▶ What is being asked
Copy the items below word for word, from the beginning through the line that contains "median -0.014, box". Leave the pictures out of your copy.

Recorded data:
+ + + + +
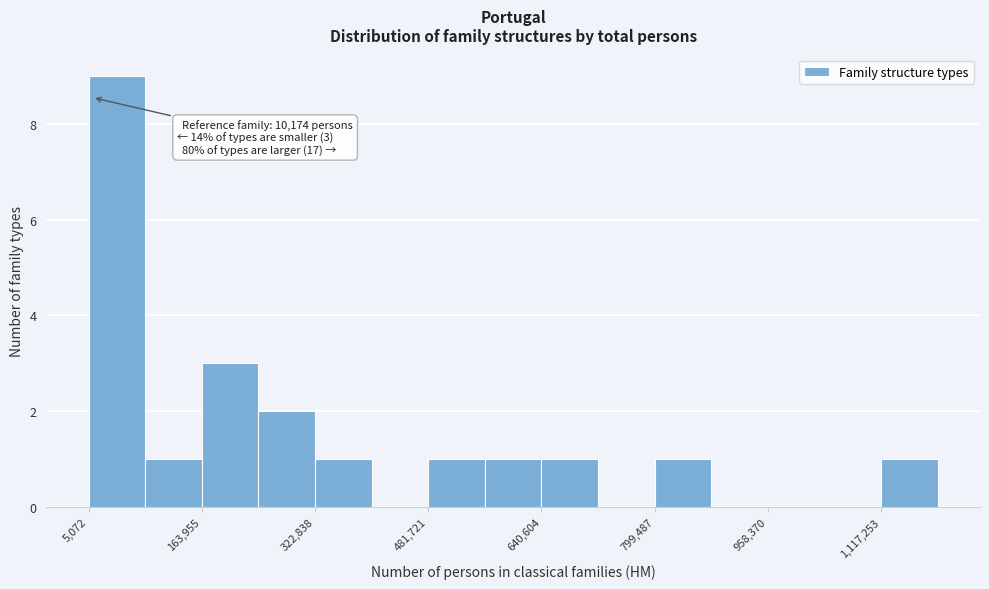

Read against the x-axis, roughly where is the centre of the tallest bar?

40000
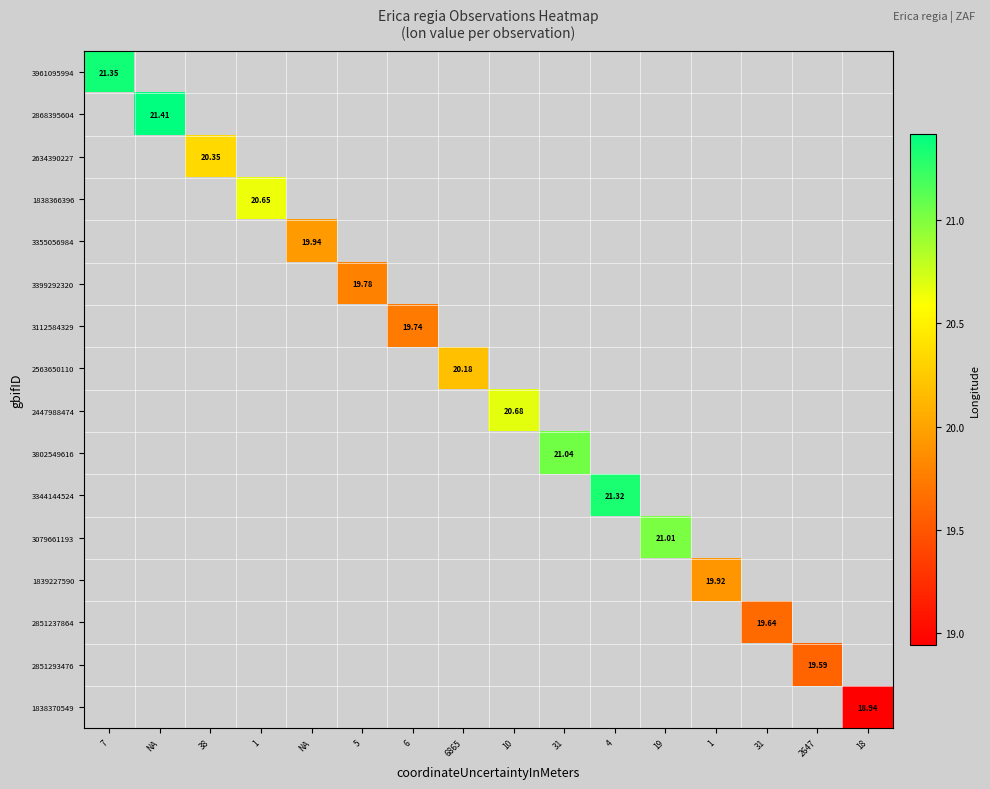

Is the value of 2563650110 at 5 greater than the value of 3399292320 at 38?

No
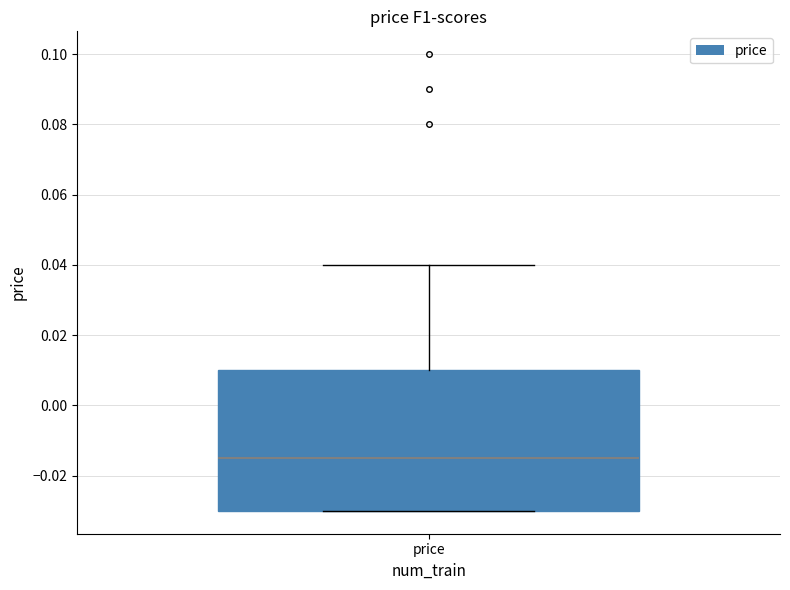

Transcribe this box plot: give where the median line is, the range the box spans, and where the two whiskers end, as read against the y-axis. The values are not printed on the chart, so give them approximately, as read against the axis.

median -0.014, box -0.030 to 0.010, whiskers -0.030 to 0.040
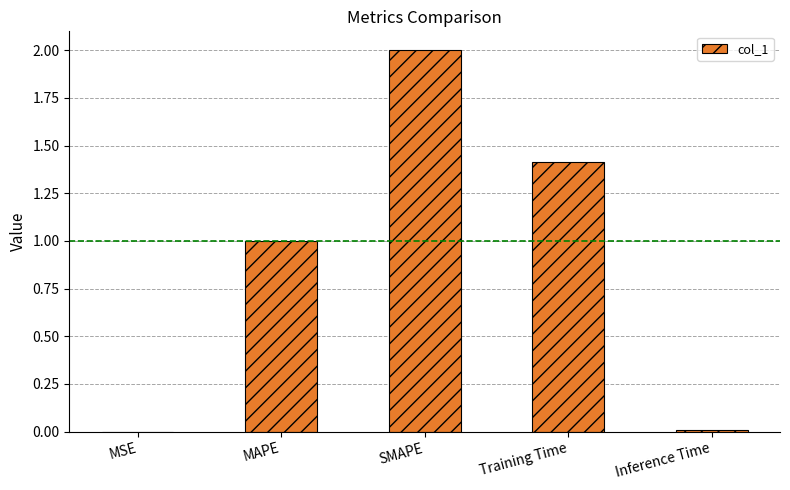

Approximately how many times larger is the value at SMAPE compared to Training Time?

1.4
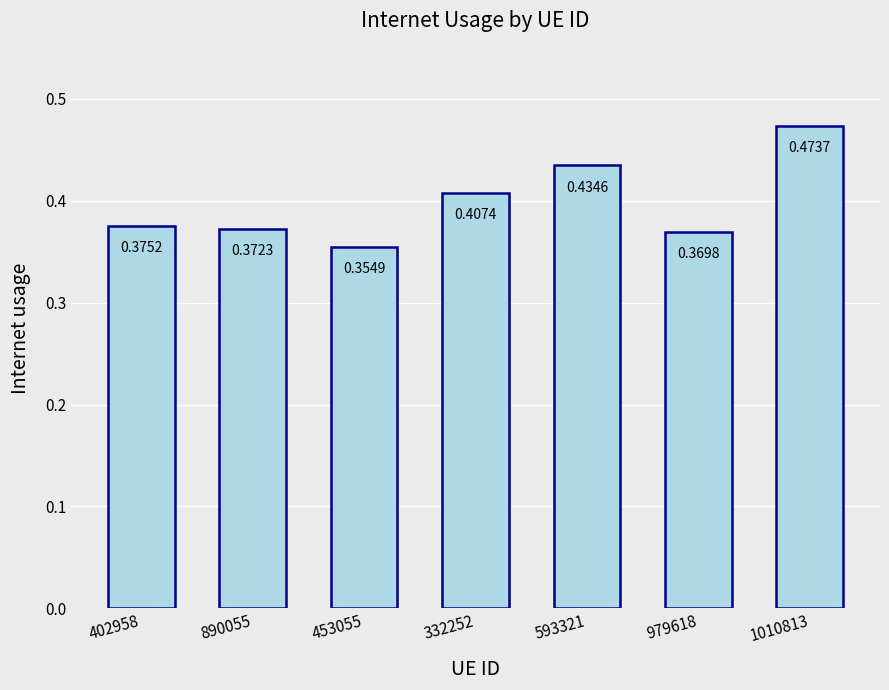

Rank the categories by value from highest to lowest.

1010813, 593321, 332252, 402958, 890055, 979618, 453055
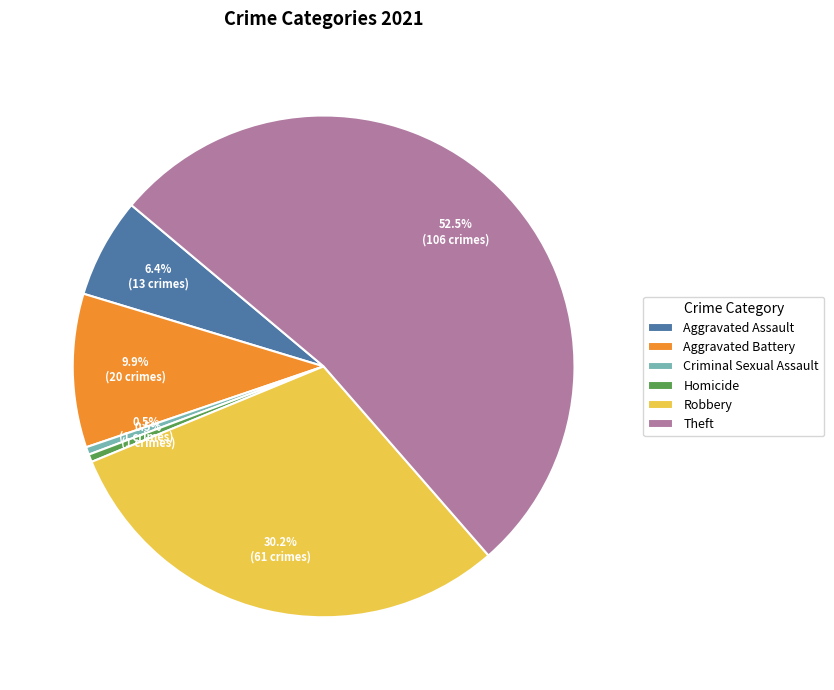

Between Theft and Aggravated Battery, which is larger?

Theft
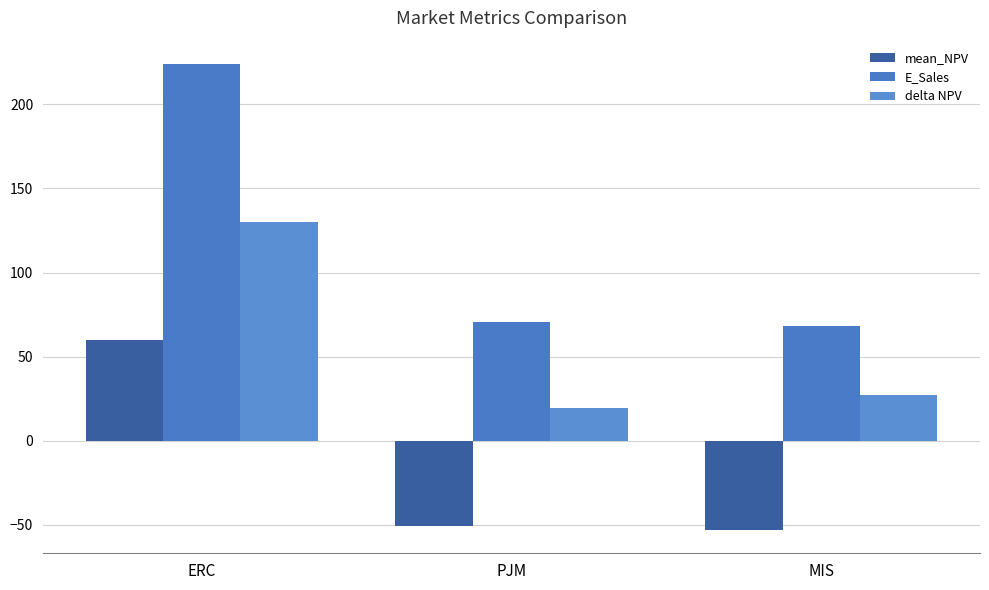

Rank the series at MIS from lowest to highest value.

mean_NPV, delta NPV, E_Sales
+ + + + +
▶ Problem solution
Read against the x-axis, roughly where is the centre of the tallest bar?

40000

Is the value of 2563650110 at 5 greater than the value of 3399292320 at 38?

No

Transcribe this box plot: give where the median line is, the range the box spans, and where the two whiskers end, as read against the y-axis. The values are not printed on the chart, so give them approximately, as read against the axis.

median -0.014, box -0.030 to 0.010, whiskers -0.030 to 0.040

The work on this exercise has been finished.